Every entry must be given again exactly as it is written.

Saved data entries:
***
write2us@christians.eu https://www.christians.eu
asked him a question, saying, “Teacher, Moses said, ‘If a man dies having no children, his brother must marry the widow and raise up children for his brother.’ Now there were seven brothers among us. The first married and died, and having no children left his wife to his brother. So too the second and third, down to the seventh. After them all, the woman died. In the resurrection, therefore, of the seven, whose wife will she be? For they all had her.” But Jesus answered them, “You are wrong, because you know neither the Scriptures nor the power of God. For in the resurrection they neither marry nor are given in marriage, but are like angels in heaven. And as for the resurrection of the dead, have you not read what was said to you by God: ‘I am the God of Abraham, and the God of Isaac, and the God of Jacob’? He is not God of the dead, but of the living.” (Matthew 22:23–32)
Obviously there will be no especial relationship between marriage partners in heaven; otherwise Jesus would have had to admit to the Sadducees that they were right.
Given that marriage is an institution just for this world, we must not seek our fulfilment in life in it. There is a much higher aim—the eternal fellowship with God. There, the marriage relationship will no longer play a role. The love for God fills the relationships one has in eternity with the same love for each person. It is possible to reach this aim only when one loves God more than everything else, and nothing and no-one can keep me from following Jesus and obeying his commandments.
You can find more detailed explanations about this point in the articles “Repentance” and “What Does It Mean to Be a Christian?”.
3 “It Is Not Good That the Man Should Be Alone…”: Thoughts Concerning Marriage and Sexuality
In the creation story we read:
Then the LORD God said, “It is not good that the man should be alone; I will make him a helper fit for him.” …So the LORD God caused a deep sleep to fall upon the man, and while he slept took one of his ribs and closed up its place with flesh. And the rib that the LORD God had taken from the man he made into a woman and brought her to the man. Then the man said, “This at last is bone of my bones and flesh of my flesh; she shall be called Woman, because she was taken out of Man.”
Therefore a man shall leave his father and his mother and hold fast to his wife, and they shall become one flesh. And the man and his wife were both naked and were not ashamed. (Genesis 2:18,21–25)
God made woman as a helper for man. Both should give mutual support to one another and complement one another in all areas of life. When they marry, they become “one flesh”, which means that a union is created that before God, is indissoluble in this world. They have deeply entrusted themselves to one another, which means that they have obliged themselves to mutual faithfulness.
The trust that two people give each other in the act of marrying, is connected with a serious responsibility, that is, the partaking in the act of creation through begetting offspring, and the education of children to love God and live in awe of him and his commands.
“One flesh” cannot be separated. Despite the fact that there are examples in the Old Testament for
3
***
Solution for this problem:
write2us@christians.eu https://www.christians.eu
asked him a question, saying, “Teacher, Moses said, ‘If a man dies having no children, his brother must marry the widow and raise up children for his brother.’ Now there were seven brothers among us. The first married and died, and having no children left his wife to his brother. So too the second and third, down to the seventh. After them all, the woman died. In the resurrection, therefore, of the seven, whose wife will she be? For they all had her.” But Jesus answered them, “You are wrong, because you know neither the Scriptures nor the power of God. For in the resurrection they neither marry nor are given in marriage, but are like angels in heaven. And as for the resurrection of the dead, have you not read what was said to you by God: ‘I am the God of Abraham, and the God of Isaac, and the God of Jacob’? He is not God of the dead, but of the living.” (Matthew 22:23–32)
Obviously there will be no especial relationship between marriage partners in heaven; otherwise Jesus would have had to admit to the Sadducees that they were right.
Given that marriage is an institution just for this world, we must not seek our fulfilment in life in it. There is a much higher aim—the eternal fellowship with God. There, the marriage relationship will no longer play a role. The love for God fills the relationships one has in eternity with the same love for each person. It is possible to reach this aim only when one loves God more than everything else, and nothing and no-one can keep me from following Jesus and obeying his commandments.
You can find more detailed explanations about this point in the articles “Repentance” and “What Does It Mean to Be a Christian?”.
3 “It Is Not Good That the Man Should Be Alone…”: Thoughts Concerning Marriage and Sexuality
In the creation story we read:
Then the LORD God said, “It is not good that the man should be alone; I will make him a helper fit for him.” …So the LORD God caused a deep sleep to fall upon the man, and while he slept took one of his ribs and closed up its place with flesh. And the rib that the LORD God had taken from the man he made into a woman and brought her to the man. Then the man said, “This at last is bone of my bones and flesh of my flesh; she shall be called Woman, because she was taken out of Man.”
Therefore a man shall leave his father and his mother and hold fast to his wife, and they shall become one flesh. And the man and his wife were both naked and were not ashamed. (Genesis 2:18,21–25)
God made woman as a helper for man. Both should give mutual support to one another and complement one another in all areas of life. When they marry, they become “one flesh”, which means that a union is created that before God, is indissoluble in this world. They have deeply entrusted themselves to one another, which means that they have obliged themselves to mutual faithfulness.
The trust that two people give each other in the act of marrying, is connected with a serious responsibility, that is, the partaking in the act of creation through begetting offspring, and the education of children to love God and live in awe of him and his commands.
“One flesh” cannot be separated. Despite the fact that there are examples in the Old Testament for
3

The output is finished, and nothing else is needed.